Exercise prompt:
Among the entries below, determine how many lines contain the word "Resolution" and state only that figure.

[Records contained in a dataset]
*****

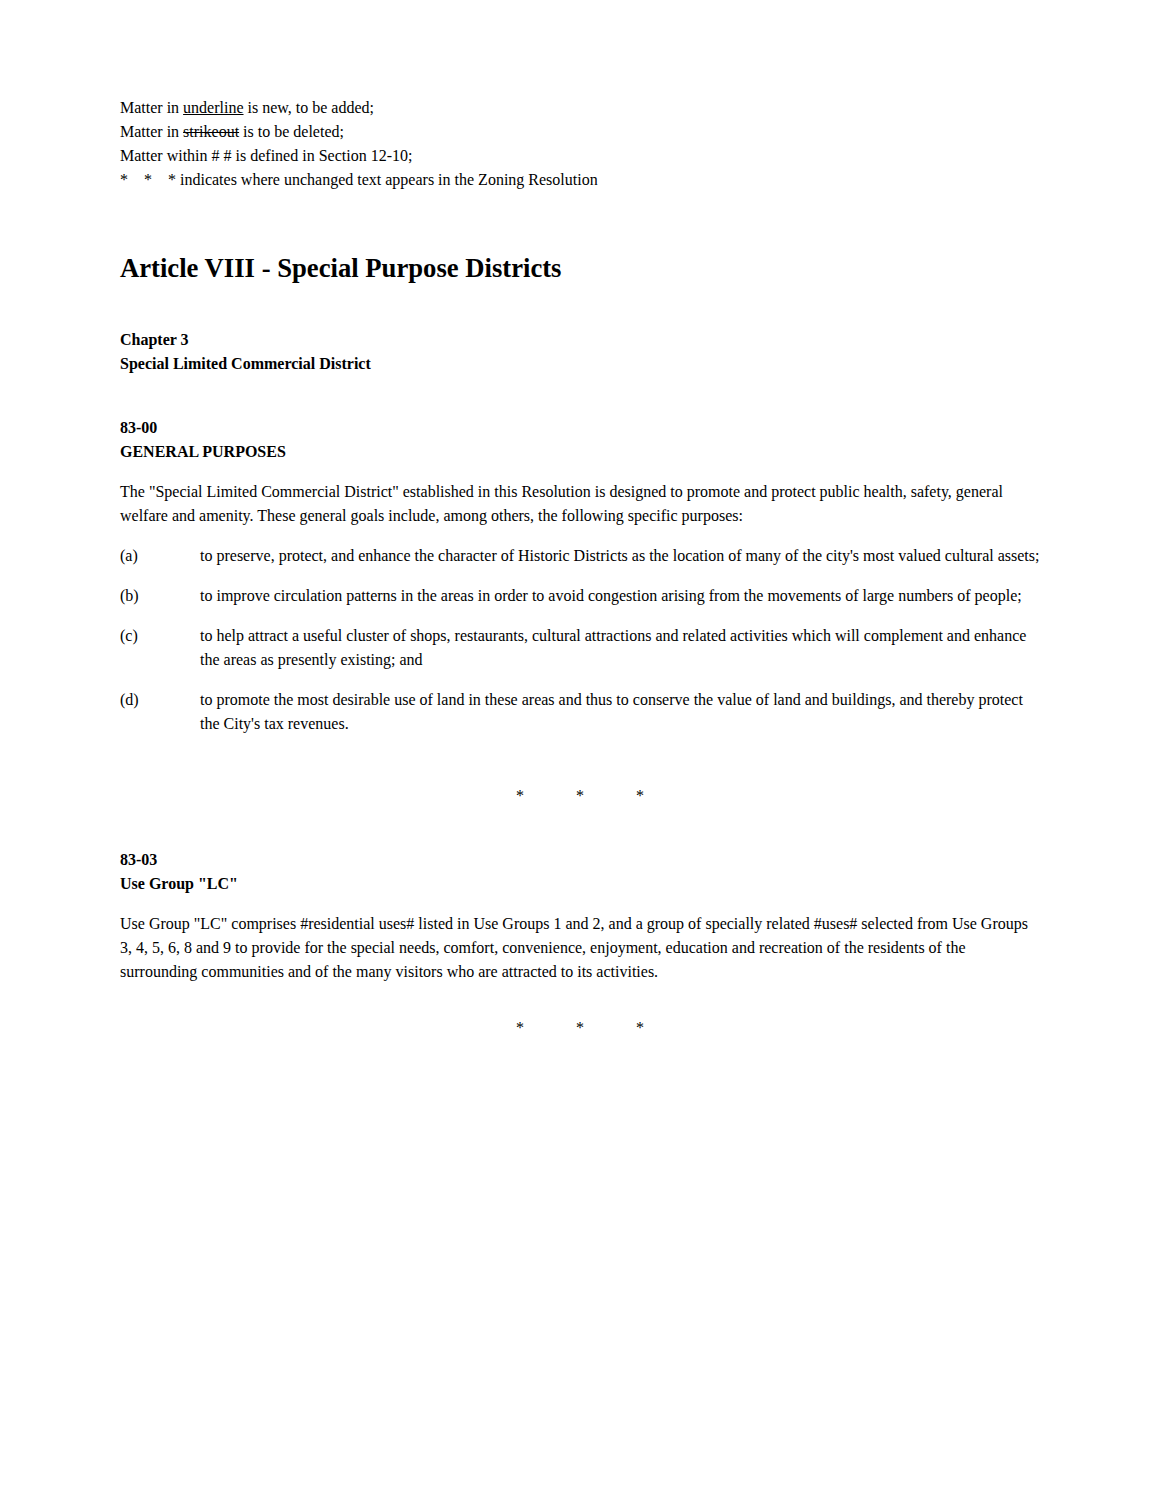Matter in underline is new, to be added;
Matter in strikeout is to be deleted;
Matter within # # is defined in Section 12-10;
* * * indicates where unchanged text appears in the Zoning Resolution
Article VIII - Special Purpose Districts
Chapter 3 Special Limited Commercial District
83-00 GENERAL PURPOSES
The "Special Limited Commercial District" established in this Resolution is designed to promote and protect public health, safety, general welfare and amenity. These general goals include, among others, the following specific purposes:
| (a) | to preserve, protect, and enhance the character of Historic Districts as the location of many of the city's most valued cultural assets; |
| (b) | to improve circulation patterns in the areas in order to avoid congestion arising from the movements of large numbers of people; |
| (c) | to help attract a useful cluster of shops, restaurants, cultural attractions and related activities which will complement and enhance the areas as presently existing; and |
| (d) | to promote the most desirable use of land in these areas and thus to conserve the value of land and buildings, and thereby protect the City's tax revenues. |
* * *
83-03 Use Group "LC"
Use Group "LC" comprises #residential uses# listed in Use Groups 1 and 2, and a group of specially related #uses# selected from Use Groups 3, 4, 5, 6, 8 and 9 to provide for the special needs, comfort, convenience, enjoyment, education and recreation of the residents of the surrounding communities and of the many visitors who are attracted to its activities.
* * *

*****

Final answer:
2